** Task 1 **
Summarize the biography of Tadeusz Iwiński below in two sentences.
** Task 2 **
Extend the biography of Tadeusz Iwiński below, beginning after its final sentence.

Tadeusz Iwiński (; born 28 October 1944) is a Polish politician. He was from 1991 to 2015 a member of the Sejm (the lower house of the Polish parliament), elected to represent the Olsztyn electoral district from the list presented by the Democratic Left Alliance (Sojusz Lewicy Demokratycznej). He had earlier (1967–1990) been a long-serving member of the communist Polish United Workers Party (Polska Zjednoczona Partia Robotnicza).

In 1968 Iwiński obtained an MSc in industrial chemistry from the Warsaw University of Technology and he later studied at the Faculty of Journalism and Political Science of the University of Warsaw. In 1973 he was awarded a PhD in International Affairs. In 1981, during the period of martial law introduced by the Jaruzelski government, Iwiński was appointed to the post of assistant professor at the Polish United Workers Party Central Committee's Higher School of Social Science (Wyższa Szkoła Nauk Społecznych KC PZPR). In 1977–1978 he was a Fulbright Scholar (at Harvard University) and he obtained a second scholarship from the International Research & Exchanges Board (IREX) in 1988, becoming a scholar at the University of California, Berkeley. In the 1980s he was a scholar at the United Nations University in Tokyo. After returning to Poland he taught at the University of Warmia and Mazury in Olsztyn where, in 1999, he became a professor. Iwiński has been active in several scientific and political institutions concerned with African, Asian, and Oceanian affairs and studies. He was a member of The Committee on Political Science of the Polish Academy of Sciences. Iwiński is a serving member of the governing council of the Association of European Parliamentarians with Africa.

** Data to examine **
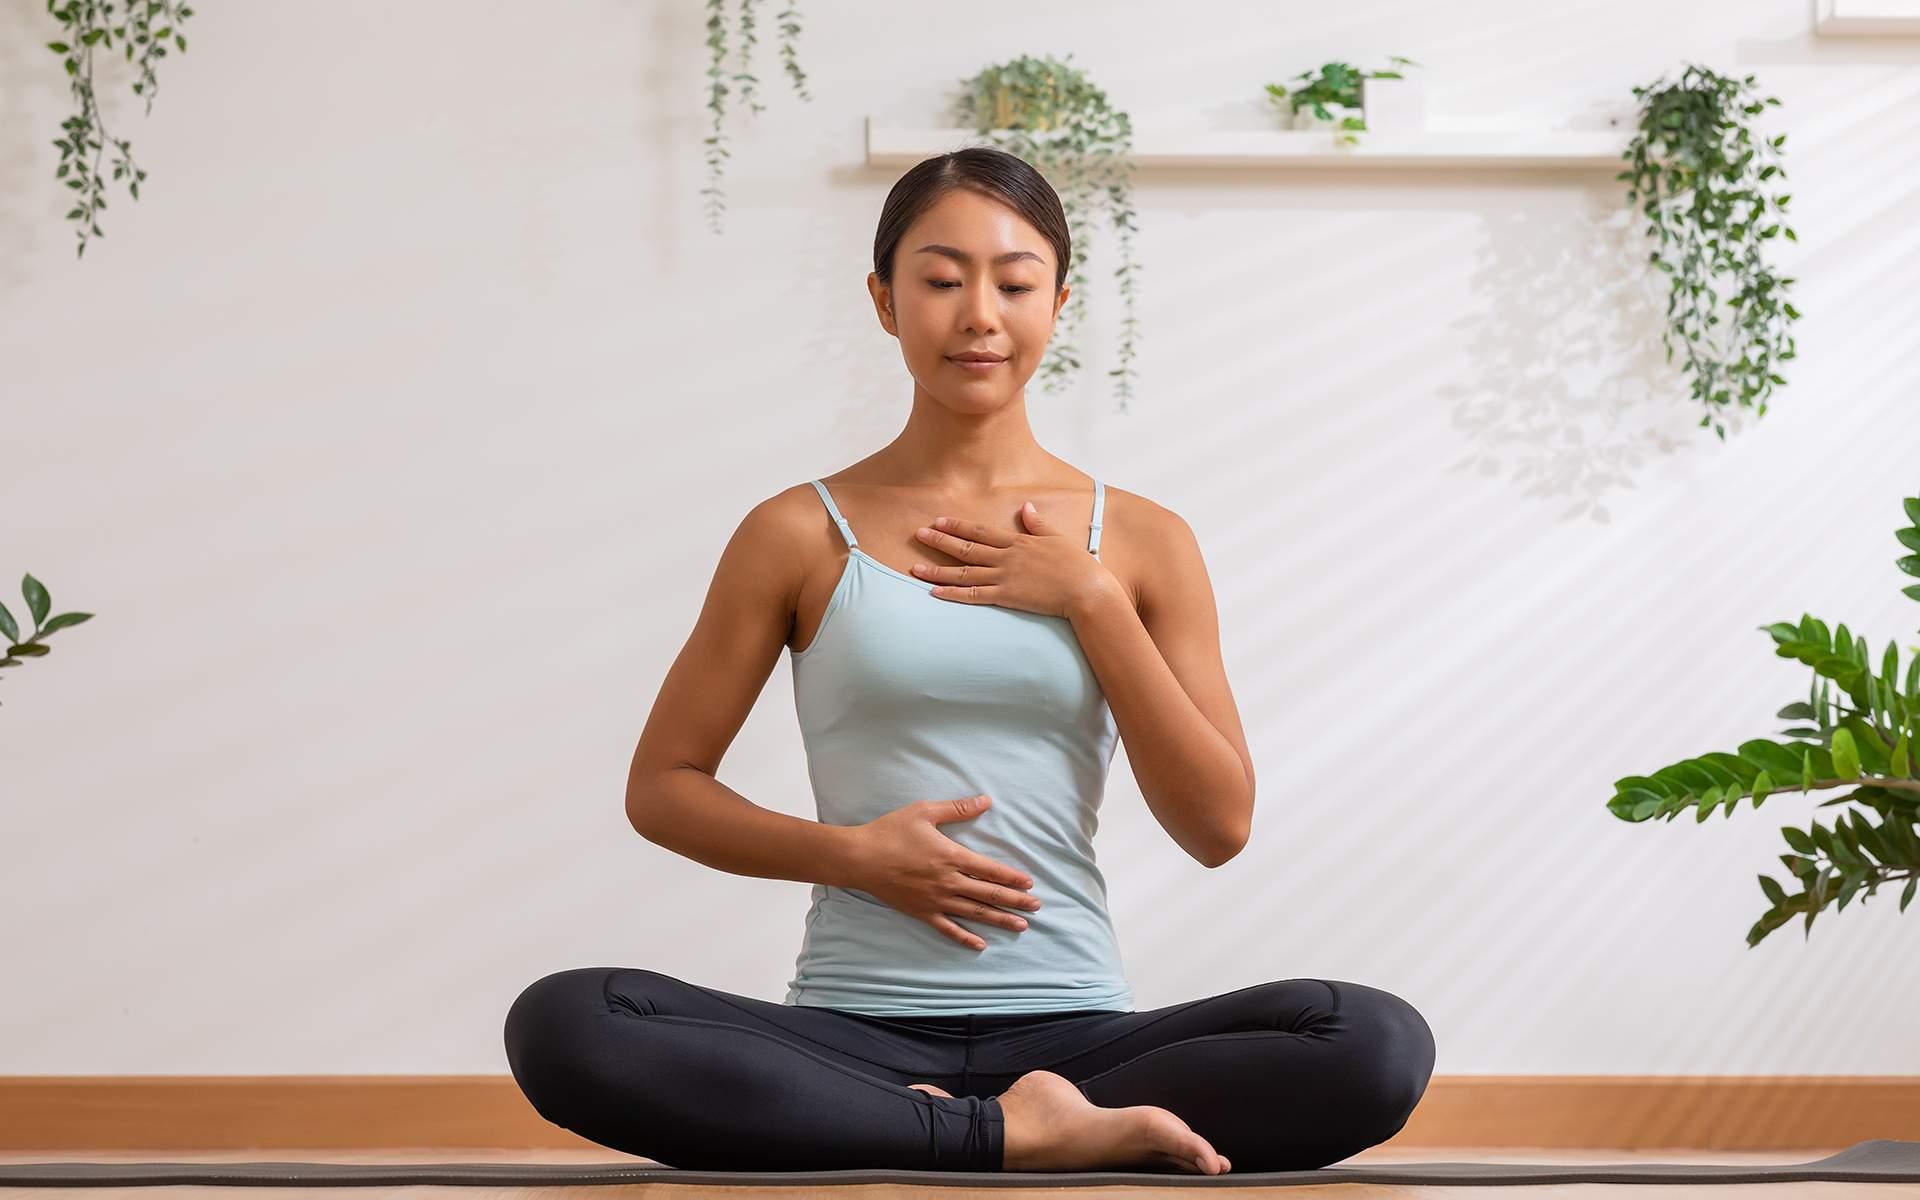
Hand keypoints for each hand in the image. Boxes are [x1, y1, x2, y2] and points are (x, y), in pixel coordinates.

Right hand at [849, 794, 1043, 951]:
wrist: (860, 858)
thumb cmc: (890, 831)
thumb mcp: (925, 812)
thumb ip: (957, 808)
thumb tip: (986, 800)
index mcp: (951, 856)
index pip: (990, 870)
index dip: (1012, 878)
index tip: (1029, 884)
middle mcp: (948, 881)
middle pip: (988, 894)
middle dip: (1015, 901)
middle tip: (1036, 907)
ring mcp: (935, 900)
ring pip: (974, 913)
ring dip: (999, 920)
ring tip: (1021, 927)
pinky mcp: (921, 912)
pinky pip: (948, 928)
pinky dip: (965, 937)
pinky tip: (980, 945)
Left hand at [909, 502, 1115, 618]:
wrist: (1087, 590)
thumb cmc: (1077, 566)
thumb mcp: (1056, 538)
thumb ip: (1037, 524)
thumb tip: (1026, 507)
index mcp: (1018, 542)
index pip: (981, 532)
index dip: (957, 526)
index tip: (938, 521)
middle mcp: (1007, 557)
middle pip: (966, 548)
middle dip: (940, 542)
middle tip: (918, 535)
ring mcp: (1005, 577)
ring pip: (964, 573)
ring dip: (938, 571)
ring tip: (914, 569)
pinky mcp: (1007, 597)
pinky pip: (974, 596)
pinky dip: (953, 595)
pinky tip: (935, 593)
* * *
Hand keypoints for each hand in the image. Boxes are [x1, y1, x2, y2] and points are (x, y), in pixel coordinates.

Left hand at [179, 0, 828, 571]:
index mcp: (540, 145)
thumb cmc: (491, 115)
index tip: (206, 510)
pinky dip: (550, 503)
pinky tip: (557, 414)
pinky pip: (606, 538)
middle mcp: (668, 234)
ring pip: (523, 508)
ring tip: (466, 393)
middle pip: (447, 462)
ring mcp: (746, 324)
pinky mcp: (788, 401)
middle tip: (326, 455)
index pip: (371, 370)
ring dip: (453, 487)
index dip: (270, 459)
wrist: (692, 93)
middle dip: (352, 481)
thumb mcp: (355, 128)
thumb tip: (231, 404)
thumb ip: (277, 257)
==
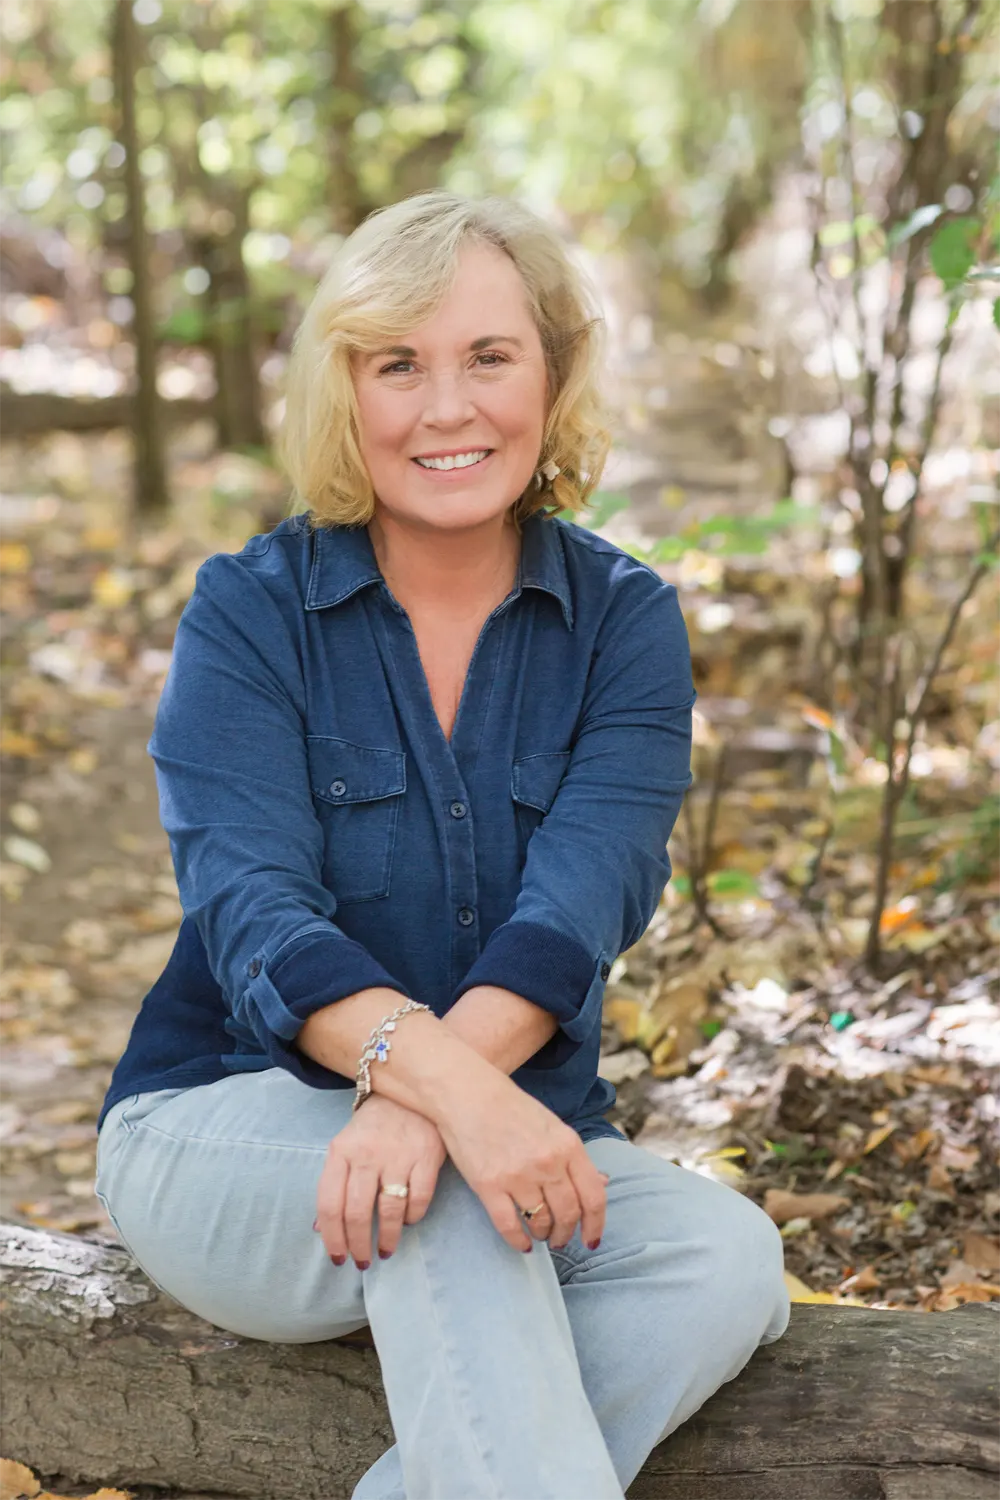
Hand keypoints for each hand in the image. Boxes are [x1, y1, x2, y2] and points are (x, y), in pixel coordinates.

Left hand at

** Written response 1 **
Tadeusz Iwiński, born on 28 October 1944, is a Polish politician who sat in the Sejm from 1991 to 2015 for the Olsztyn electoral district on the Democratic Left Alliance list, having earlier belonged to the Polish United Workers Party from 1967 to 1990. He earned an MSc in industrial chemistry from the Warsaw University of Technology and a PhD in International Affairs, was a scholar at Harvard University, the University of California, Berkeley, and the United Nations University in Tokyo, became a professor at the University of Warmia and Mazury in Olsztyn in 1999, and has been active in institutions concerned with African, Asian, and Oceanian affairs.

** Written response 2 **
He has been a member of the Parliamentary Assembly of the Council of Europe since 1992. The investigation by the European Stability Initiative revealed Iwinski's engagement in Azerbaijani “Caviar Diplomacy”. Co-rapporteur on Azerbaijan in PACE in 2014-2015 he was one of the main apologists of the country systematically protecting the Azerbaijani government from criticism on human rights. He participated in parliamentary and presidential elections in Azerbaijan as an observer and issued reports which were significantly less critical than the findings of the OSCE/ODIHR observers. He lost in 2015 elections in Poland and is not PACE member anymore.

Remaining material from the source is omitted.